Côte d'Ivoire : Tragédie à Adjoskokro, un tradi-praticien emporté par une rivière en crue retrouvé mort
Le corps sans vie du tradi-praticien (Ph KOACI)
C’est un drame qui vient frapper de plein fouet la petite communauté d’Adjoskokro, un campement isolé rattaché à la sous-préfecture de Bléniméhouin, dans le district autonome des montagnes. Le jeudi 3 octobre, les pluies diluviennes qui s’abattent sans relâche sur la région ont causé la mort tragique d’un tradi-praticien local, Yao Kan Jean Claude, emporté par une rivière en crue, sous les yeux impuissants de son jeune fils.
La journée avait commencé comme une autre dans ce village de cultivateurs, où la vie est rythmée par les travaux champêtres et les rites ancestraux. Aux environs de 17 heures, alors que le ciel restait menaçant et que la forêt semblait plus dense que d’habitude, Yao Kan, homme respecté pour ses dons de guérisseur traditionnel, décida d’aller collecter des plantes médicinales. Il était accompagné de son fils, Yao Koffi Samuel, âgé d’à peine 12 ans, qui, à ses côtés, apprenait les rudiments de la tradition. Le père et le fils s’enfoncèrent dans la végétation épaisse, sans se douter du danger mortel qui les guettait.
Les récentes pluies avaient transformé la forêt environnante en un véritable piège. Les rivières qui sillonnent ces terres, normalement calmes, étaient devenues des torrents furieux. L’eau, montée à un niveau alarmant, cernait désormais la végétation, transformant la forêt en un labyrinthe dangereux où chaque pas pouvait être le dernier.

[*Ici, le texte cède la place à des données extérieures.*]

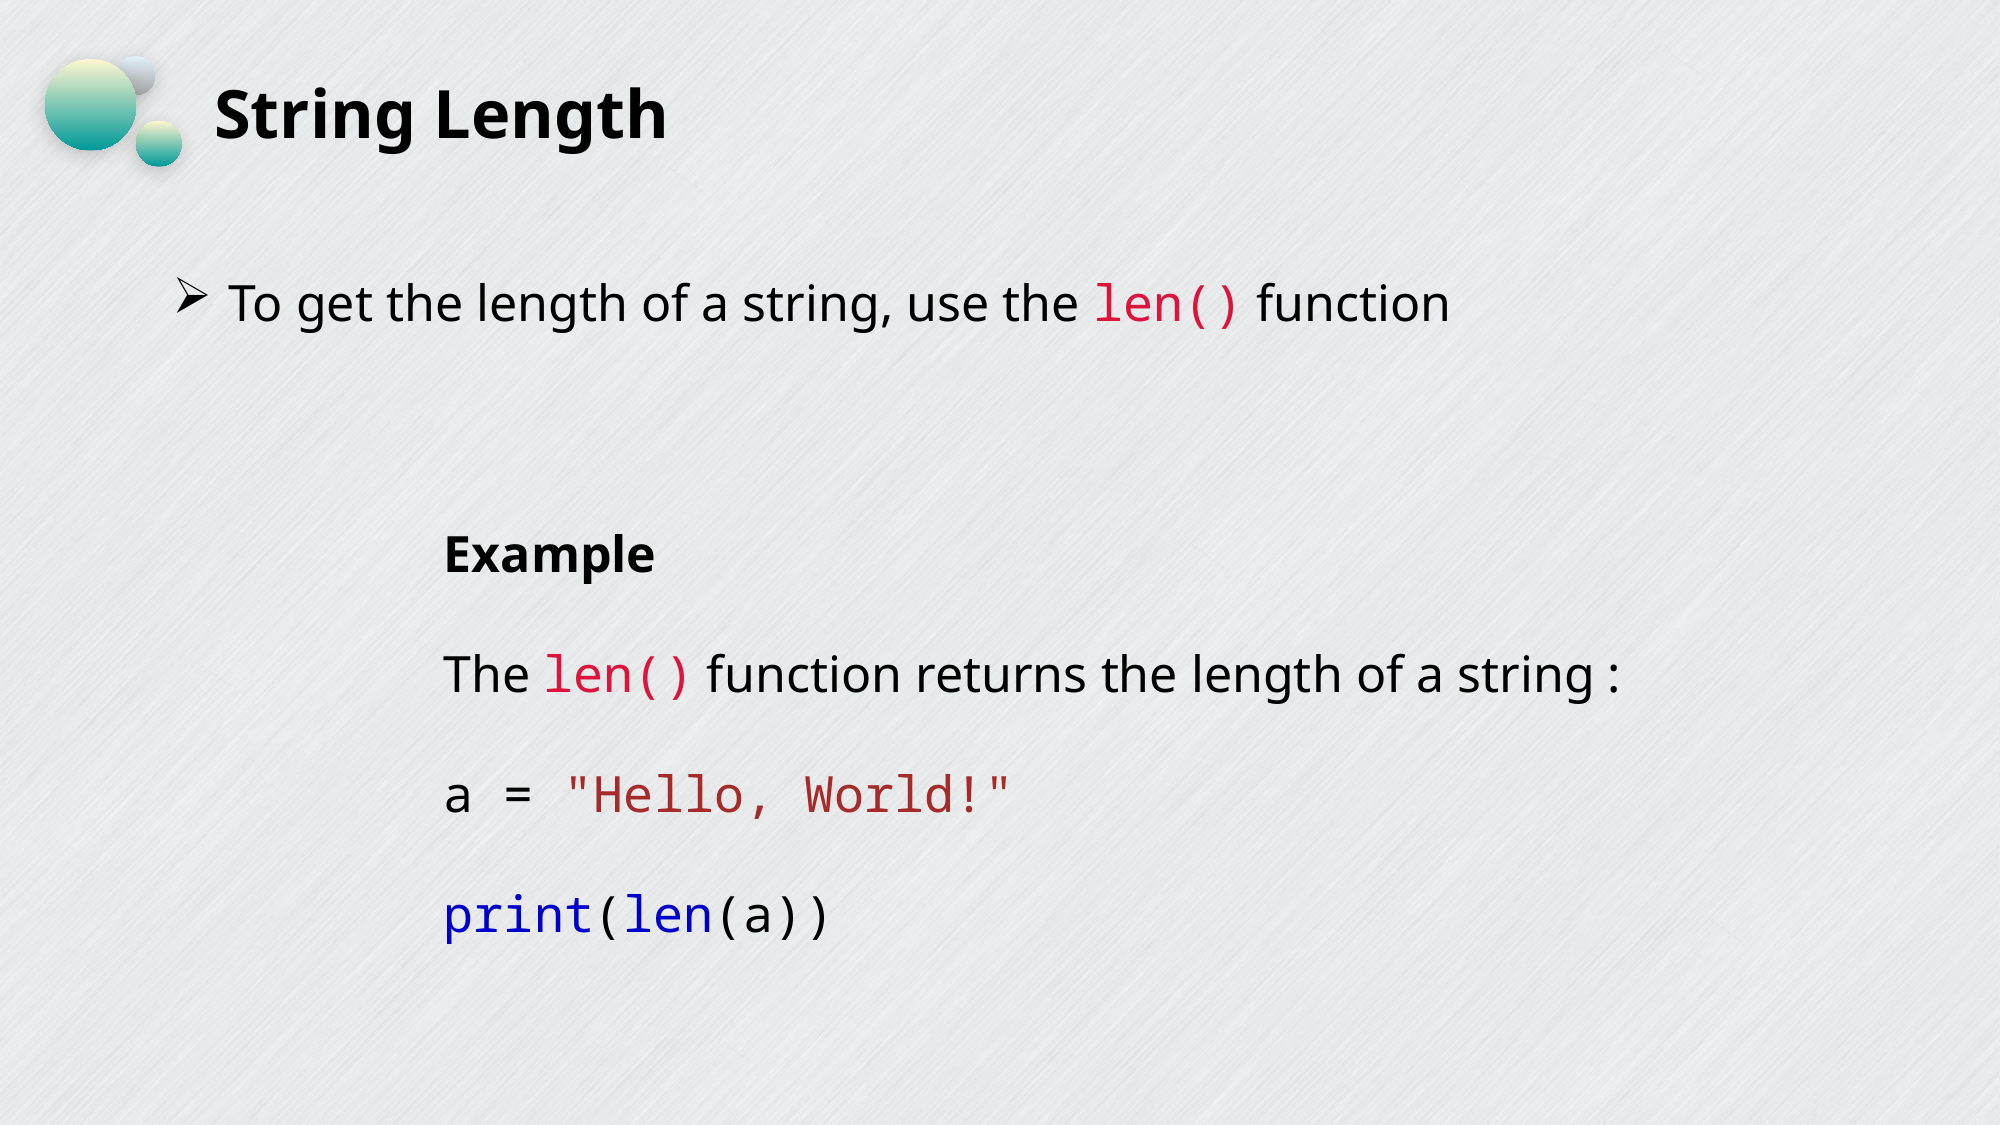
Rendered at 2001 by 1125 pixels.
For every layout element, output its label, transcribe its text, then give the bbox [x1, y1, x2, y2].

title String Length [199, 73, 1058, 162]
text_box Example The len() function returns the length of a string : a = "Hello, World!" print(len(a)) [429, 515, 1756, 951]
text_box To get the length of a string, use the len() function [168, 237, 1837, 336]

Malgré cette menace, Yao Kan, habitué des lieux, ne se laissa pas impressionner et continua sa marche.
Arrivés au bord de la rivière, rendue méconnaissable par la force des vagues et des tourbillons, le tradi-praticien, sans hésiter, s’avança dans l’eau. Peut-être pensait-il que son expérience de la nature le protégerait. Peut-être croyait-il que, comme d’autres fois, il traverserait ce cours d’eau sans encombre. Mais cette fois, la puissance du courant était implacable. À peine avait-il mis les pieds dans l’eau que le flot impétueux l’engloutit.
Yao Kan se débattit, mais la force des eaux déchaînées eut rapidement raison de lui. En quelques instants, il disparut sous les vagues, sous le regard terrifié de son fils. Le jeune Samuel, impuissant, ne put que hurler, avant de courir aussi vite qu’il le pouvait vers le campement, situé à près de deux kilomètres de là. Essoufflé et en larmes, il alerta les villageois, qui, sans perdre une minute, se mobilisèrent.

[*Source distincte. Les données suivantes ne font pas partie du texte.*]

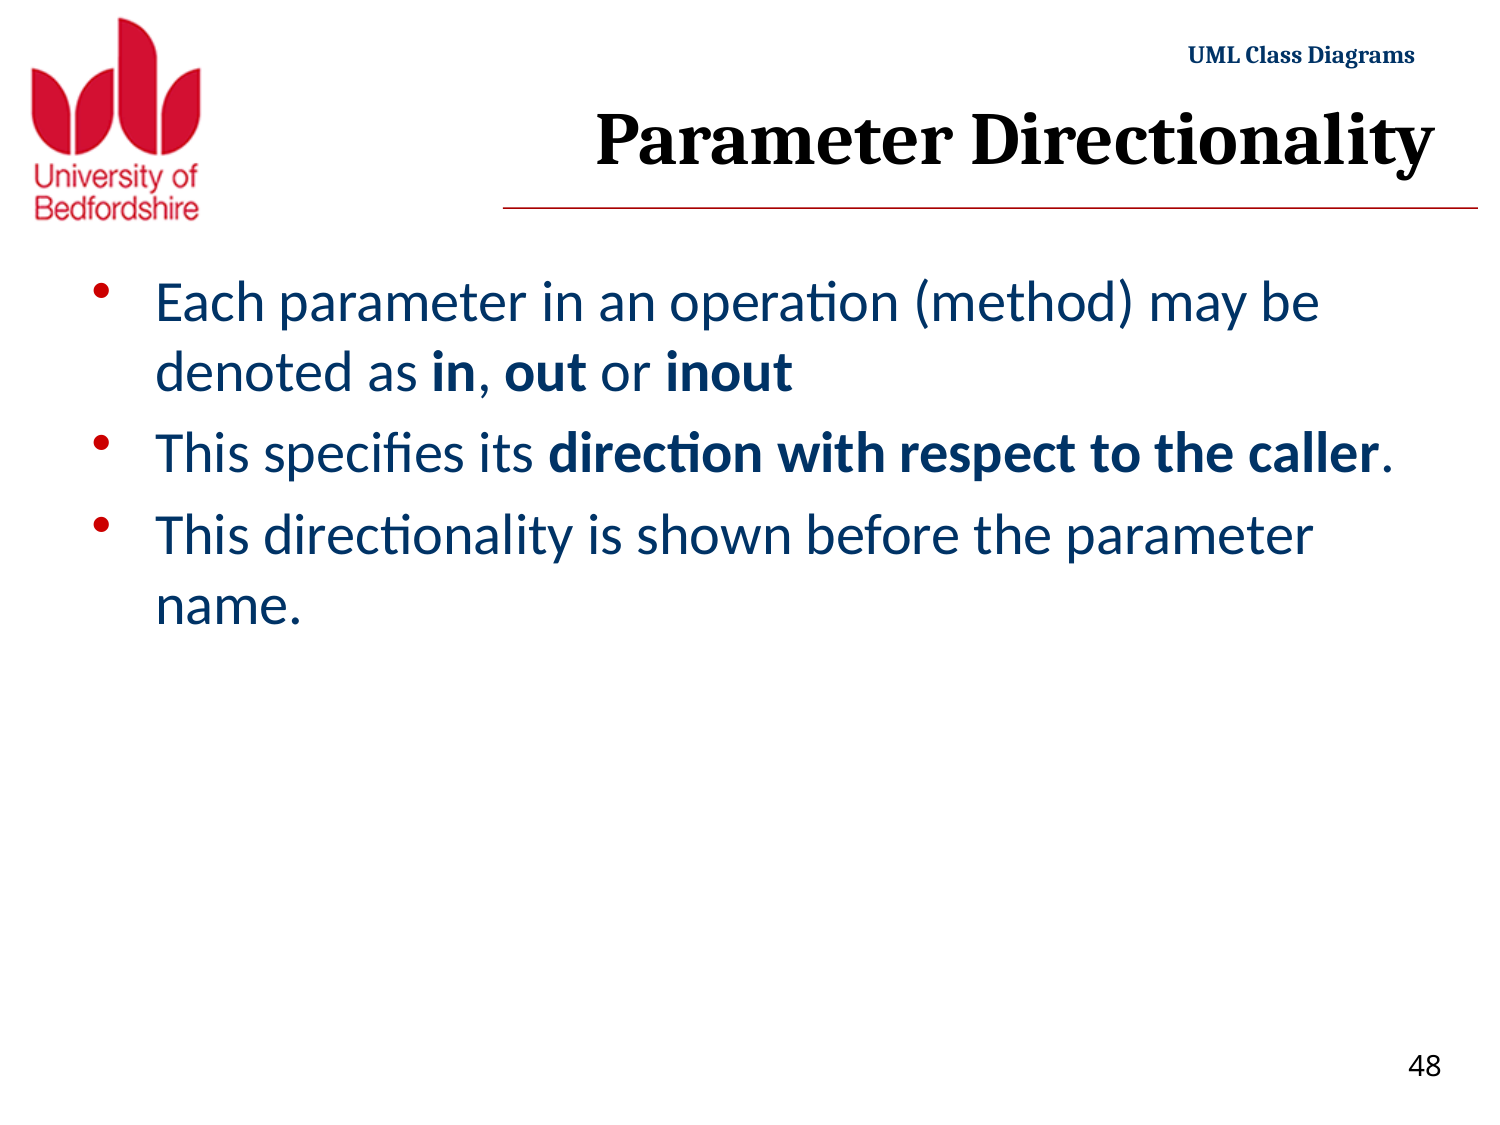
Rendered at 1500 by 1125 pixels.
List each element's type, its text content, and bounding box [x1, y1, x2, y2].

list Each parameter in an operation (method) may be denoted as in, out or inout This specifies its direction with respect to the caller. This directionality is shown before the parameter name. [76, 255, 1459, 1024]
picture [0, 0, 237, 236]
title Parameter Directionality [301, 78, 1452, 191]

Les habitants, armés de courage et de détermination, se dirigèrent rapidement vers la rivière, espérant retrouver Yao Kan sain et sauf. Mais les espoirs s’évanouirent rapidement lorsque, après de longues recherches, ils découvrirent son corps sans vie, échoué sur la berge, emporté bien trop loin pour être sauvé.
Le choc fut immense pour la petite communauté d’Adjoskokro. Yao Kan Jean Claude n’était pas seulement un tradi-praticien ; il était un homme de confiance, celui vers qui l’on se tournait pour des conseils, pour soigner les maux avec des plantes que seule sa sagesse savait choisir. Sa disparition laisse un vide immense, non seulement pour son fils, mais pour tout le campement.

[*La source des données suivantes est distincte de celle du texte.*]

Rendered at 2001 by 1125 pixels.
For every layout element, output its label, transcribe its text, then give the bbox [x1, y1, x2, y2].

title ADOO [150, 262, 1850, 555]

La suite des événements se déroula dans une atmosphère de tristesse et de résignation. Après le constat du décès par l’infirmier du centre de santé de Bléniméhouin, assisté par un gendarme de la brigade de Bangolo, la communauté d’Adjoskokro se réunit pour rendre un dernier hommage à Yao Kan. Dans cette terre où il avait toujours vécu, il fut enterré, entouré des siens, dans un silence chargé d’émotion.
Quant à son fils, Samuel, il reste inconsolable. À 12 ans, il a non seulement perdu son père, mais aussi le guide qui l’initiait à une tradition ancestrale. Pour la petite communauté d’allochtones d’Adjoskokro, cette perte est une blessure profonde qui marquera longtemps les esprits.